EXERCISE DESCRIPTION:
For each line of the listing below that contains the string "center", copy the line.

INPUT FOR THIS TASK:
++++++

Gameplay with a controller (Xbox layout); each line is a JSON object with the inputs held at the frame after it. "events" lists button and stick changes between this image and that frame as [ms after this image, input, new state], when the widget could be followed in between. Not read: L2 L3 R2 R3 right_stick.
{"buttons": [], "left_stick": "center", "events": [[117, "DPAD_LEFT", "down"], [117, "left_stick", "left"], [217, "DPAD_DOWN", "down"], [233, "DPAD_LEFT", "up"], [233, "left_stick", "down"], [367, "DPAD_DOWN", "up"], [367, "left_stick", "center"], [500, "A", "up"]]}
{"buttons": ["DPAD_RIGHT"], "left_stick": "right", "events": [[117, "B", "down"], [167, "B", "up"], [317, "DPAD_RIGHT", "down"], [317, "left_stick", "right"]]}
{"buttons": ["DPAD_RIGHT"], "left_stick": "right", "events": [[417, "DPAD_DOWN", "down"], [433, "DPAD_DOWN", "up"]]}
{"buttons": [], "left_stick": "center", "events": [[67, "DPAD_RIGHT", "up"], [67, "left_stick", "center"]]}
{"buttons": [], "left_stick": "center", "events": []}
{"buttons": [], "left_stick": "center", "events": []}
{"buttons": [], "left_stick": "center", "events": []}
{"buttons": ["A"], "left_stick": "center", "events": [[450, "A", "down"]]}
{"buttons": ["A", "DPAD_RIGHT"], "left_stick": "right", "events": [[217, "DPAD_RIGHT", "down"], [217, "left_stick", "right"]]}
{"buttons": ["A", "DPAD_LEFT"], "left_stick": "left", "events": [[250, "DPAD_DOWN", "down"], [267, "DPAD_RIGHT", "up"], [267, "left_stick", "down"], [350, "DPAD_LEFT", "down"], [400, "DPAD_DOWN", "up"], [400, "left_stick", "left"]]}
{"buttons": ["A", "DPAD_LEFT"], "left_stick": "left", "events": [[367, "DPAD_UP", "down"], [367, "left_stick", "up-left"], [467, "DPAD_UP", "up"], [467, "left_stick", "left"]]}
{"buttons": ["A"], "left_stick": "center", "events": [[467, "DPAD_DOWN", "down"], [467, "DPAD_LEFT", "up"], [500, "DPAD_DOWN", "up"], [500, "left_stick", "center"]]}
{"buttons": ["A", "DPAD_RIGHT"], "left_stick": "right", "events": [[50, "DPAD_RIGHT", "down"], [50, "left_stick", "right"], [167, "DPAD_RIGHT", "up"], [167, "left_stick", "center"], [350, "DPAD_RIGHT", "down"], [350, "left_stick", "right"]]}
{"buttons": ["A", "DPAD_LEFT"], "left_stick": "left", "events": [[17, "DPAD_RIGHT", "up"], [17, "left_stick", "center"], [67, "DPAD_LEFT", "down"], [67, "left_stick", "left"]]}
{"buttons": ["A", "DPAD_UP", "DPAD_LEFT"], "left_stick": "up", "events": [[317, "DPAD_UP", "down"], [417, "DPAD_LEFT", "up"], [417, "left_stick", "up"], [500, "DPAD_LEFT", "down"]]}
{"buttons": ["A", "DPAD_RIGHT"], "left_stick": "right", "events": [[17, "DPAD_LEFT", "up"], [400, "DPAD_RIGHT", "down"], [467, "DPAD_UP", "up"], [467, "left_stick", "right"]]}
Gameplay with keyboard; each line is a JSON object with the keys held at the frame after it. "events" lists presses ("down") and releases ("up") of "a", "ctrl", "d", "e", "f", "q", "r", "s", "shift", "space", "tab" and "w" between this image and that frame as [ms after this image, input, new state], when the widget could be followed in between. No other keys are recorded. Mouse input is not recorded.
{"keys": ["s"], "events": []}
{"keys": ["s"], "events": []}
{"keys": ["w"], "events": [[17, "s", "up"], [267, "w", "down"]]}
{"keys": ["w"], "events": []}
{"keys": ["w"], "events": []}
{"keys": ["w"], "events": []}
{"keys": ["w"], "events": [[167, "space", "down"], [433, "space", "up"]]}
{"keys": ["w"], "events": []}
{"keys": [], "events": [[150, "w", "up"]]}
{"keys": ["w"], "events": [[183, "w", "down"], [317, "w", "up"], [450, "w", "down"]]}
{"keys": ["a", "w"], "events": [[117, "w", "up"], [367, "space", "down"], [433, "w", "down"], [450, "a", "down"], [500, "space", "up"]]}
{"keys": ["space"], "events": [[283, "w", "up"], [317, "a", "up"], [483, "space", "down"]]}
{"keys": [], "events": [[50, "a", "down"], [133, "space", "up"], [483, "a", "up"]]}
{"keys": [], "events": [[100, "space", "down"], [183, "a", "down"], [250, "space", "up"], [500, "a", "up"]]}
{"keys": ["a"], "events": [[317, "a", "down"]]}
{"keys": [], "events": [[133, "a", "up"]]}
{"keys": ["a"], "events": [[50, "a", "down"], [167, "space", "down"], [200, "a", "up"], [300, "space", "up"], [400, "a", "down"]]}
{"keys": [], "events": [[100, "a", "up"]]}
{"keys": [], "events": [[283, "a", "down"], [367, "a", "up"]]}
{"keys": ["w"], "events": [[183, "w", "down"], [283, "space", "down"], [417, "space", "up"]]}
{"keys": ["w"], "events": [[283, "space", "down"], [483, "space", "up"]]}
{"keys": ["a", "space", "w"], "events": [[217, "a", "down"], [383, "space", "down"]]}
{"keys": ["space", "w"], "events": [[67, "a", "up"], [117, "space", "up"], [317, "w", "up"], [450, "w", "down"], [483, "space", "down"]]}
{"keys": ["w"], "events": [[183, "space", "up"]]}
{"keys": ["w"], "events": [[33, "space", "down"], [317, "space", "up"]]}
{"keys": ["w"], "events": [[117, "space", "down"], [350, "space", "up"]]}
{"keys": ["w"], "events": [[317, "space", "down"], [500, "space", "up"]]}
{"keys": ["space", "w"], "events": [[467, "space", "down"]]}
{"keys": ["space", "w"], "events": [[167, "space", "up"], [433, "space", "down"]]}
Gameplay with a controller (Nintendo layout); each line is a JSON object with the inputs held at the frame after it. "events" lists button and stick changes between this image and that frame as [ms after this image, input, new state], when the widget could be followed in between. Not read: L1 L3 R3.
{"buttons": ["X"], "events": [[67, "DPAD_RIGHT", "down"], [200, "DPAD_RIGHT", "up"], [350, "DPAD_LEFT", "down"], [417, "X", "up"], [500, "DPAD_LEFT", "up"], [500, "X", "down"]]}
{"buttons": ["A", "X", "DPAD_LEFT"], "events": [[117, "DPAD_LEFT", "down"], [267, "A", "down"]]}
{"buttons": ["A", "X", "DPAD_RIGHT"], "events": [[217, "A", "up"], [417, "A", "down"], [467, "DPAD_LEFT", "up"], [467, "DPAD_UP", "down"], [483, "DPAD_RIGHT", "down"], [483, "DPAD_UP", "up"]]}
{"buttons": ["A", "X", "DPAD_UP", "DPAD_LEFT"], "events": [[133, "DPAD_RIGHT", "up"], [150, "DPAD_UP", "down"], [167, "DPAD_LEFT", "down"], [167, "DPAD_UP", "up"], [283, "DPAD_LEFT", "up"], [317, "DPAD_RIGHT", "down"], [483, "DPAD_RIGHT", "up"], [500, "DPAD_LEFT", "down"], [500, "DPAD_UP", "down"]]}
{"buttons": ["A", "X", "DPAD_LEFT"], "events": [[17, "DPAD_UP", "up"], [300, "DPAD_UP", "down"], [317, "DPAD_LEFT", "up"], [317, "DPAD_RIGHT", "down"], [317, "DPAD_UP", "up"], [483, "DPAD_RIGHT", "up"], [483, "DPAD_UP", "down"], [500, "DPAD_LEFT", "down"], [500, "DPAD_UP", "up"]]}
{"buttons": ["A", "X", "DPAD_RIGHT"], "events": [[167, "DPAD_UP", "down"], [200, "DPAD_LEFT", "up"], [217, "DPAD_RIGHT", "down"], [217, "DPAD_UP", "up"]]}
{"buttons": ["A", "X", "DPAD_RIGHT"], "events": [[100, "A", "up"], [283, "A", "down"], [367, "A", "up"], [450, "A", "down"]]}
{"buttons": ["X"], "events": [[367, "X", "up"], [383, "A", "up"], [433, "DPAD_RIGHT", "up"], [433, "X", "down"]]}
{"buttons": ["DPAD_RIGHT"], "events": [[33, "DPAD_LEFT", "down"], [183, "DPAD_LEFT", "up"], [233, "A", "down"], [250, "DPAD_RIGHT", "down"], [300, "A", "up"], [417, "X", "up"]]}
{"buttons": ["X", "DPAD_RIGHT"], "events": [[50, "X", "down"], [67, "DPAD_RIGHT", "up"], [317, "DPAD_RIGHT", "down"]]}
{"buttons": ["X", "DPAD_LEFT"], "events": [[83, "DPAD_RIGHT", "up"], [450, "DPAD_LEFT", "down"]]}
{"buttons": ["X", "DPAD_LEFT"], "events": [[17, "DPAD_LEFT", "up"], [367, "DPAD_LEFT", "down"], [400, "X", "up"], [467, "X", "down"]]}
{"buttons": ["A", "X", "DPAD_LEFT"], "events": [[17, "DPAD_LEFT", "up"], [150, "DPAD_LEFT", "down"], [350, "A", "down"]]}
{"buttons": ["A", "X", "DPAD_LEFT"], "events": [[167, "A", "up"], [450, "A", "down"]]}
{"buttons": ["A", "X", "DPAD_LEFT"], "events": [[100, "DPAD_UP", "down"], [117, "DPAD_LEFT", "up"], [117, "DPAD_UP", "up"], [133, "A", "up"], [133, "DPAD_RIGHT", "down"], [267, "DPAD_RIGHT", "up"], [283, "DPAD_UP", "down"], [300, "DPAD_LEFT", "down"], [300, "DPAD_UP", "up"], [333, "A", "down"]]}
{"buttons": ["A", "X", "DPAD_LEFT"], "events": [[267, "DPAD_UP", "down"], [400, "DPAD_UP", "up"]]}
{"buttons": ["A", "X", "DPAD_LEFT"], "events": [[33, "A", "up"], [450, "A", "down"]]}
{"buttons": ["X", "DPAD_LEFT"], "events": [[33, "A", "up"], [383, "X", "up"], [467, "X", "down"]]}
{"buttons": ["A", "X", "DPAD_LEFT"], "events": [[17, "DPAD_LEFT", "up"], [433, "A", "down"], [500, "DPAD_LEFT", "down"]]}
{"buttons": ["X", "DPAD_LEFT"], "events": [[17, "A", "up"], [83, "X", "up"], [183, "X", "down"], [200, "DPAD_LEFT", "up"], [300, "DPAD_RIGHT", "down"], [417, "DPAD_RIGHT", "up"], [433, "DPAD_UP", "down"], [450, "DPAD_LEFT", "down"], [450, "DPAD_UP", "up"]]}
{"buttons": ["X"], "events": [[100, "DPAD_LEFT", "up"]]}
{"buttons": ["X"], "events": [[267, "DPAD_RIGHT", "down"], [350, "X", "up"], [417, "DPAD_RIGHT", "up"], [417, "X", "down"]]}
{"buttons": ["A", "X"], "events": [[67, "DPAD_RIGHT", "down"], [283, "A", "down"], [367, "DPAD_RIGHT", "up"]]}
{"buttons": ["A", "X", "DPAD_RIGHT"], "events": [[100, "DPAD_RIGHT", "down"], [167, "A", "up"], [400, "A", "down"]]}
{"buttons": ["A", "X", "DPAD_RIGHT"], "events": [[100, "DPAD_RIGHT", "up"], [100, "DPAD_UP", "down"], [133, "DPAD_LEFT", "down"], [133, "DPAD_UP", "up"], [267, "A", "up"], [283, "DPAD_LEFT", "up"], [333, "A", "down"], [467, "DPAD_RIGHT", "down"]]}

++++++

RESPONSE:
{"buttons": [], "left_stick": "center", "events": [[117, "DPAD_LEFT", "down"], [117, "left_stick", "left"], [217, "DPAD_DOWN", "down"], [233, "DPAD_LEFT", "up"], [233, "left_stick", "down"], [367, "DPAD_DOWN", "up"], [367, "left_stick", "center"], [500, "A", "up"]]}
{"buttons": [], "left_stick": "center", "events": [[67, "DPAD_RIGHT", "up"], [67, "left_stick", "center"]]}
{"buttons": [], "left_stick": "center", "events": []}
{"buttons": [], "left_stick": "center", "events": []}
{"buttons": [], "left_stick": "center", "events": []}
{"buttons": ["A"], "left_stick": "center", "events": [[450, "A", "down"]]}
{"buttons": ["A"], "left_stick": "center", "events": [[467, "DPAD_DOWN", "down"], [467, "DPAD_LEFT", "up"], [500, "DPAD_DOWN", "up"], [500, "left_stick", "center"]]}
{"buttons": ["A", "DPAD_RIGHT"], "left_stick": "right", "events": [[50, "DPAD_RIGHT", "down"], [50, "left_stick", "right"], [167, "DPAD_RIGHT", "up"], [167, "left_stick", "center"], [350, "DPAD_RIGHT", "down"], [350, "left_stick", "right"]]}
{"buttons": ["A", "DPAD_LEFT"], "left_stick": "left", "events": [[17, "DPAD_RIGHT", "up"], [17, "left_stick", "center"], [67, "DPAD_LEFT", "down"], [67, "left_stick", "left"]]}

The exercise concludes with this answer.